I would not bother with an under gravel filter, they are prone to problems with clogging, and cleaning can be a huge hassle. I'd just stick with power, wet/dry, and canister filters.

Have you thought about using power-heads? In larger aquariums, sometimes not enough water movement can be a problem. The power-heads will disperse water more efficiently throughout the aquarium, and the more exposed to the surface will increase oxygen levels of the tank.

Do you have other basic requirements, such as a liquid test kit for ammonia, nitrite, and nitrate? How about water dechlorinator? You'll need that. Water changes will need to be done fairly often in a tank with fish like that, the shark and pleco could grow over a foot long and they produce massive waste. Do you have a water changing method established? Personally, I use the Python gravel vac for mine.

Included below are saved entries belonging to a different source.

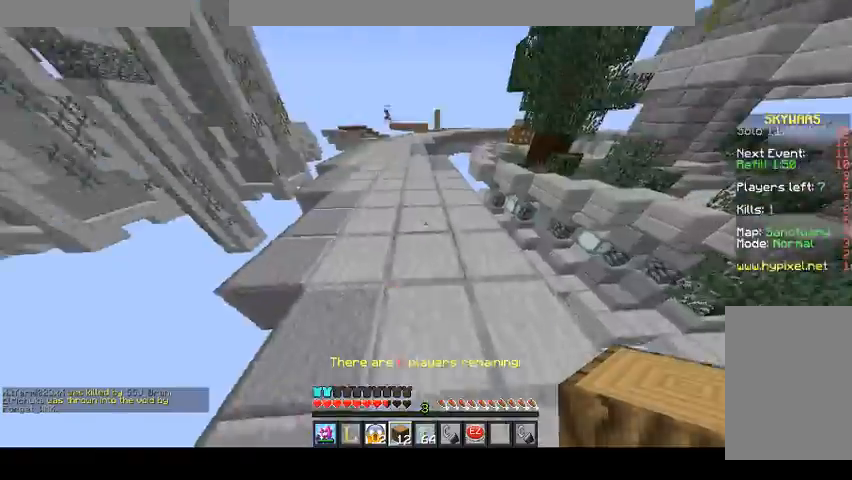
Gameplay with keyboard and mouse; each line is a JSON object with the keys and mouse buttons held at the frame after it. "events" lists presses ("down") and releases ("up") of "a", "d", "s", "space", "w", "mouse_left" and "mouse_right" between this image and that frame as [ms after this image, input, new state], when the widget could be followed in between. "mouse_left", "mouse_right" = the "left", "right" buttons of the "mouse" list. No other keys are recorded. Fast repeated clicks can show as one long hold. Mouse movement is not recorded.
{"keys": ["space", "w"], "mouse": [], "events": [[367, "mouse_left", "down"], [433, "mouse_left", "up"], [433, "space", "down"]]}
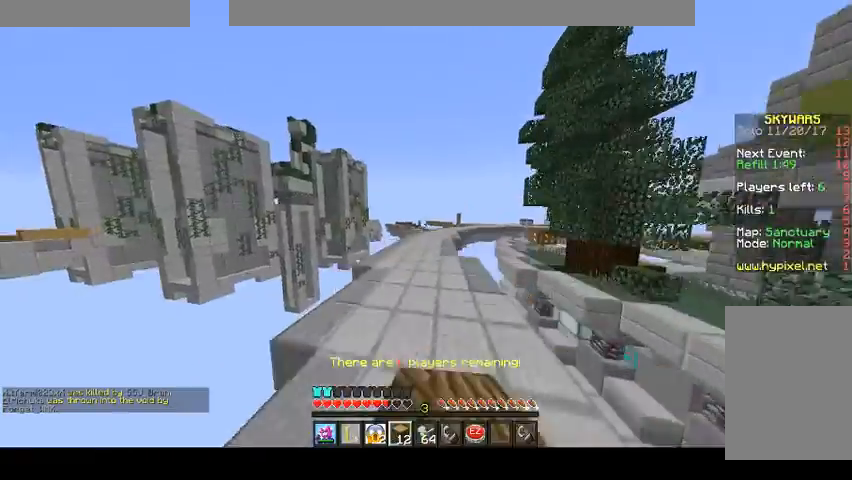
{"keys": ["w"], "mouse": [], "events": [[67, "space", "up"]]}
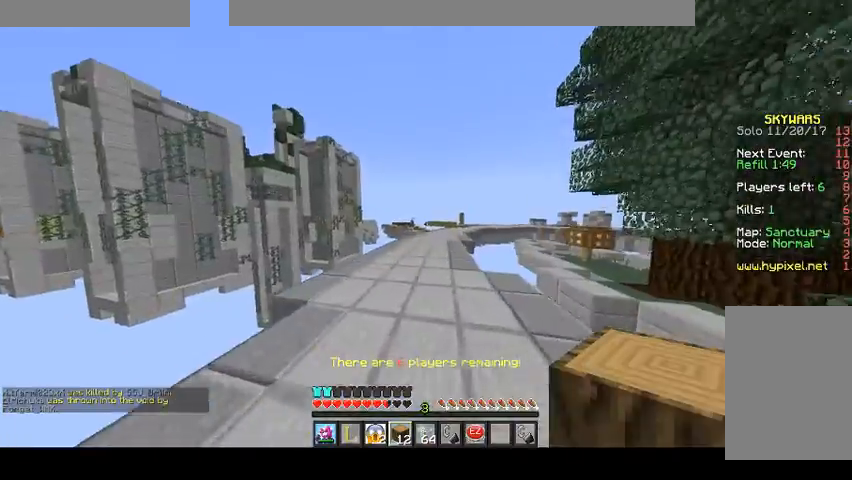
{"keys": ["space", "w"], "mouse": [], "events": [[433, "space", "down"]]}
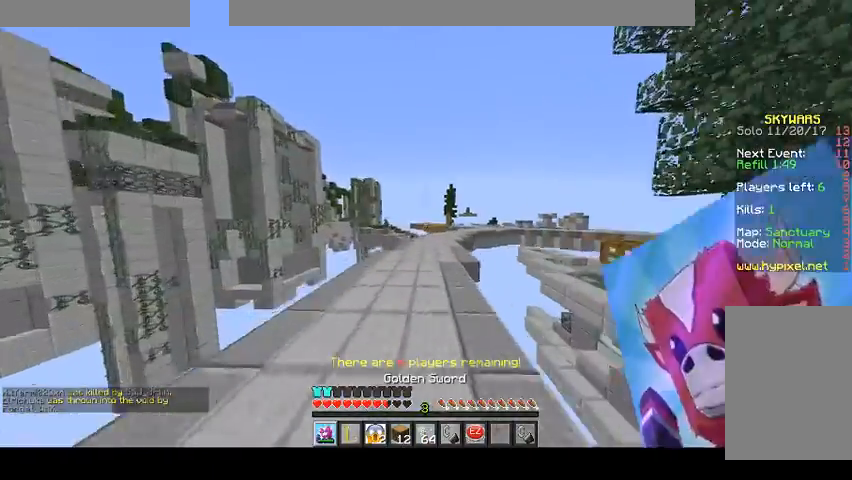
{"keys": ["space", "w"], "mouse": [], "events": [[100, "space", "up"], [333, "space", "down"]]}
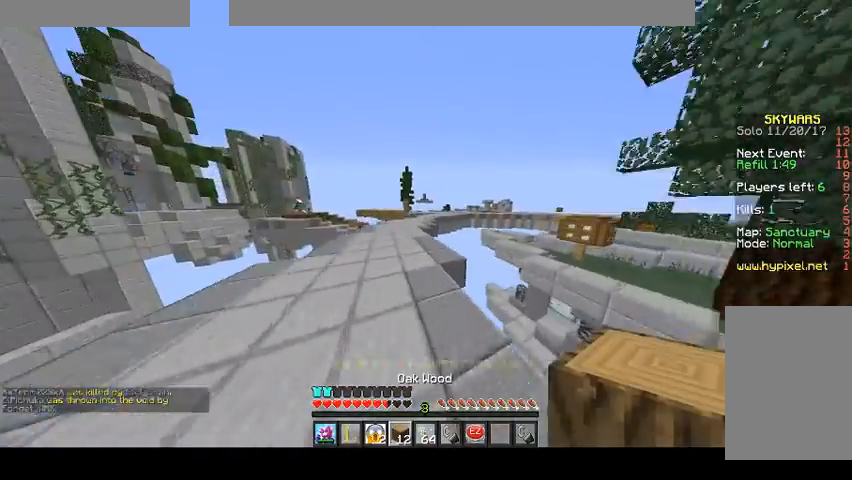
{"keys": ["space", "w"], "mouse": [], "events": [[233, "space", "up"], [433, "space", "down"]]}
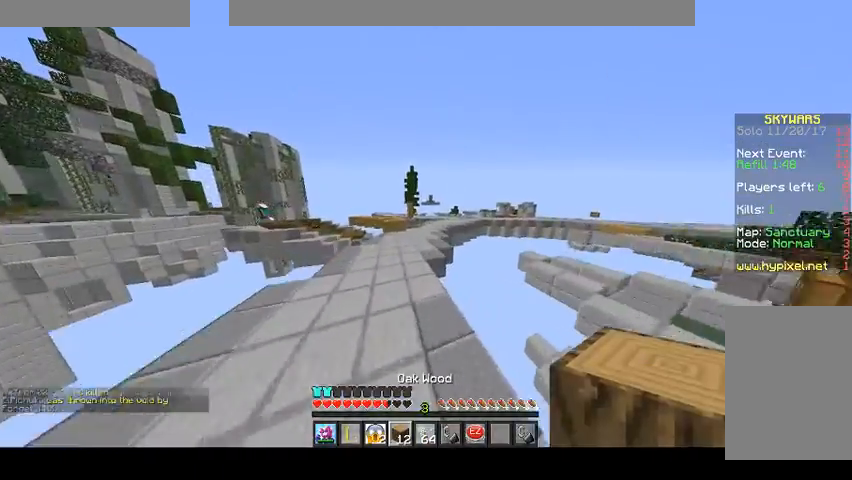
{"keys": ["w"], "mouse": [], "events": [[100, "mouse_left", "down"], [200, "mouse_left", "up"], [233, "space", "up"]]}
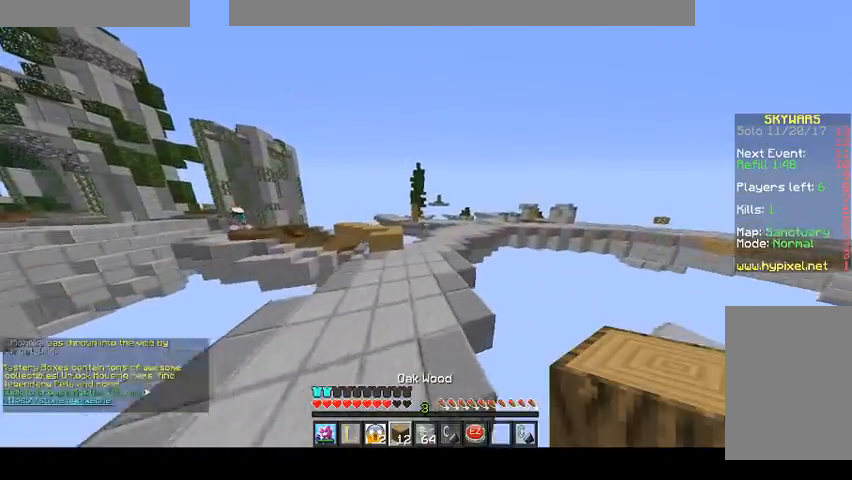
{"keys": ["w"], "mouse": [], "events": [[33, "space", "down"], [333, "space", "up"]]}
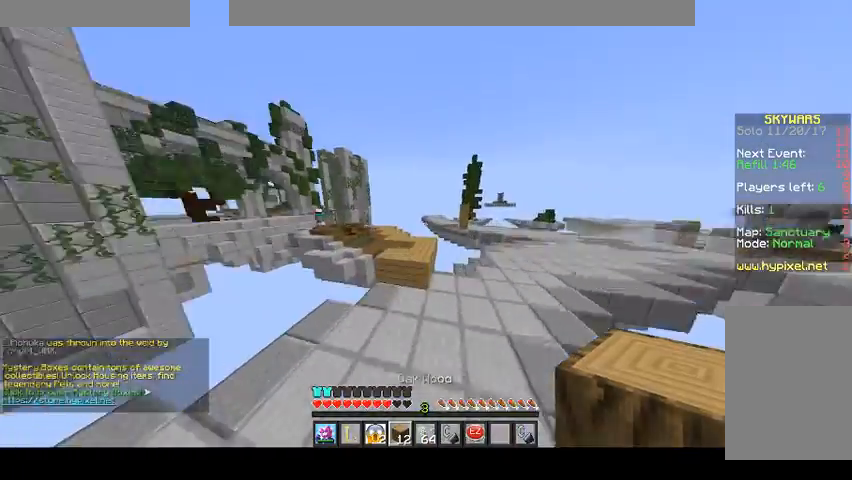
{"keys": ["w"], "mouse": [], "events": [[267, "mouse_left", "down"], [267, "space", "down"], [333, "mouse_left", "up"], [467, "space", "up"]]}
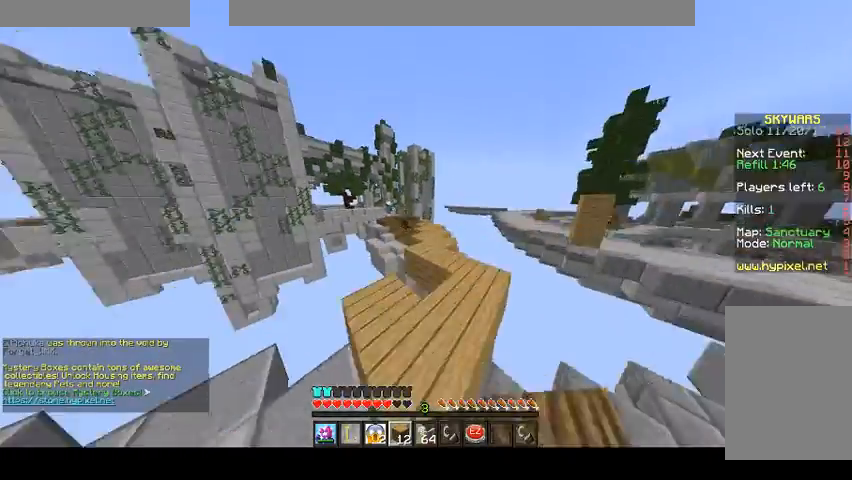
{"keys": ["w"], "mouse": [], "events": [[200, "space", "down"], [467, "space", "up"]]}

What foods to you have to give the fish?


----------



## brianc0428 (Nov 1, 2007)

JouteiMike,
Thanks for the reply. I have a couple questions. So you are recomending I get another canister filter? I am planning on getting 2 of the Hydor ETH 300W heaters. Do you like the Aqua Clear 901 Power head? I guess i would need 2 of those. I have the water tests kits. I have a frankenstiened gravel vac. I currently am feeding waffers and TetraPro Flakes. Suggestions with brand for additions are greatly appreciated. 
Brian


----------



## brianc0428 (Nov 1, 2007)

I took your advice and sold the Fluval 405 and bought another FX5. I am also shopping around for 2 AquaClear Power Head "110". Thanks again for all the help. Any other suggestions??


----------



## Fast351 (Nov 14, 2007)

I'm new to this too, so don't take my word as gospel, but...

I put a Hydor ETH-301 heater on my 125, and after the first couple days of warming the tank from the well water temp of 51 to 78, it hasn't moved even 1/10th of a degree. Every time I look it's at 77.9 degrees.

I bought it because I'm not a fan of having stuff hanging off the tank or in the tank where you can see it. This heater is neatly hidden under the tank, and does it's job.


----------



## brianc0428 (Nov 1, 2007)

Thanks for the information. I am going to pick two up. Greatly appreciate the info.


----------